◆ **Exercise instructions**: Transcribe the following material in full, line by line, keeping every character, script, and line break unchanged.

◆ **Supplied material**:
..............................

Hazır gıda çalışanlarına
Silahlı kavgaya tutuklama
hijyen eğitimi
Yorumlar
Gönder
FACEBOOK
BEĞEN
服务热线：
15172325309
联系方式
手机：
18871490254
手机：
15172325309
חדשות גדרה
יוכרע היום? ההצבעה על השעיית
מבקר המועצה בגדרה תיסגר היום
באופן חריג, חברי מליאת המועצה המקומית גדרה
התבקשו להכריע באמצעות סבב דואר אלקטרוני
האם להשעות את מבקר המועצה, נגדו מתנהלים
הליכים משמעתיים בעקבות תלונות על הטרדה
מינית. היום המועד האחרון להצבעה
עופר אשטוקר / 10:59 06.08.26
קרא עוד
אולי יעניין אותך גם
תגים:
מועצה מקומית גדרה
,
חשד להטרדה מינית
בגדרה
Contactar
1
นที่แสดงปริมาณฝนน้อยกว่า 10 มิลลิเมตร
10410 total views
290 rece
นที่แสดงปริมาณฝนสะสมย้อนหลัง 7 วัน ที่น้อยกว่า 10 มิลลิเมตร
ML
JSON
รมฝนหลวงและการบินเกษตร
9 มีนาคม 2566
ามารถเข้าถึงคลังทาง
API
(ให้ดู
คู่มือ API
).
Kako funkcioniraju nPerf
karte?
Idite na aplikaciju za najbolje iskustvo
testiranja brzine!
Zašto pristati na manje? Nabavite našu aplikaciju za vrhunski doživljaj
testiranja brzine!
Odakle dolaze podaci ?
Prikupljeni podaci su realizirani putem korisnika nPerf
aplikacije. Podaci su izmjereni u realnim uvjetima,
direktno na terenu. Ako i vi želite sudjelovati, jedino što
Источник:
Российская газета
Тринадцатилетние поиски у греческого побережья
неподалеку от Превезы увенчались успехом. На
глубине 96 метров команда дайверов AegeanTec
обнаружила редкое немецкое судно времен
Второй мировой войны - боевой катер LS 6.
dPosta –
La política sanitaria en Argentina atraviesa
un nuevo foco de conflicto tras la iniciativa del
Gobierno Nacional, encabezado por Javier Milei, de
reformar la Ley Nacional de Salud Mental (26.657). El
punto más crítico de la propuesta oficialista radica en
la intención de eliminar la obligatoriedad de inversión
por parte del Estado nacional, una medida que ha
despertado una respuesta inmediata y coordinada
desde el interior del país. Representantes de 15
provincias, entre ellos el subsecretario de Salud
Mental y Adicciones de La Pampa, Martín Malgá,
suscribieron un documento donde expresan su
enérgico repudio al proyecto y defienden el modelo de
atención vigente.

..............................

◆ **Completed task**:
Hazır gıda çalışanlarına
Silahlı kavgaya tutuklama
hijyen eğitimi
Yorumlar
Gönder
FACEBOOK
BEĞEN
服务热线：
15172325309
联系方式
手机：
18871490254
手机：
15172325309
חדשות גדרה
יוכרע היום? ההצבעה על השעיית
מבקר המועצה בגדרה תיסגר היום
באופן חריג, חברי מליאת המועצה המקומית גדרה
התבקשו להכריע באמצעות סבב דואר אלקטרוני
האם להשעות את מבקר המועצה, נגדו מתנהלים
הליכים משמעתיים בעקבות תלונות על הטרדה
מינית. היום המועד האחרון להצבעה
עופר אשטוקר / 10:59 06.08.26
קרא עוד
אולי יעניין אותך גם
תגים:
מועצה מקומית גדרה
,
חשד להטרדה מינית
בגדרה
Contactar
1
นที่แสดงปริมาณฝนน้อยกว่า 10 มิลลิเมตร
10410 total views
290 rece
นที่แสดงปริมาณฝนสะสมย้อนหลัง 7 วัน ที่น้อยกว่า 10 มิลลิเมตร
ML
JSON
รมฝนหลวงและการบินเกษตร
9 มีนาคม 2566
ามารถเข้าถึงคลังทาง
API
(ให้ดู
คู่มือ API
).
Kako funkcioniraju nPerf
karte?
Idite na aplikaciju za najbolje iskustvo
testiranja brzine!
Zašto pristati na manje? Nabavite našu aplikaciju za vrhunski doživljaj
testiranja brzine!
Odakle dolaze podaci ?
Prikupljeni podaci su realizirani putem korisnika nPerf
aplikacije. Podaci su izmjereni u realnim uvjetima,
direktno na terenu. Ako i vi želite sudjelovati, jedino što
Источник:
Российская газета
Тринадцатилетние поиски у греческого побережья
неподалеку от Превезы увенчались успехом. На
глубине 96 метров команда дайверов AegeanTec
обнаружила редкое немецкое судно времен
Второй мировой войны - боевой катер LS 6.
dPosta –
La política sanitaria en Argentina atraviesa
un nuevo foco de conflicto tras la iniciativa del
Gobierno Nacional, encabezado por Javier Milei, de
reformar la Ley Nacional de Salud Mental (26.657). El
punto más crítico de la propuesta oficialista radica en
la intención de eliminar la obligatoriedad de inversión
por parte del Estado nacional, una medida que ha
despertado una respuesta inmediata y coordinada
desde el interior del país. Representantes de 15
provincias, entre ellos el subsecretario de Salud
Mental y Adicciones de La Pampa, Martín Malgá,
suscribieron un documento donde expresan su
enérgico repudio al proyecto y defienden el modelo de
atención vigente.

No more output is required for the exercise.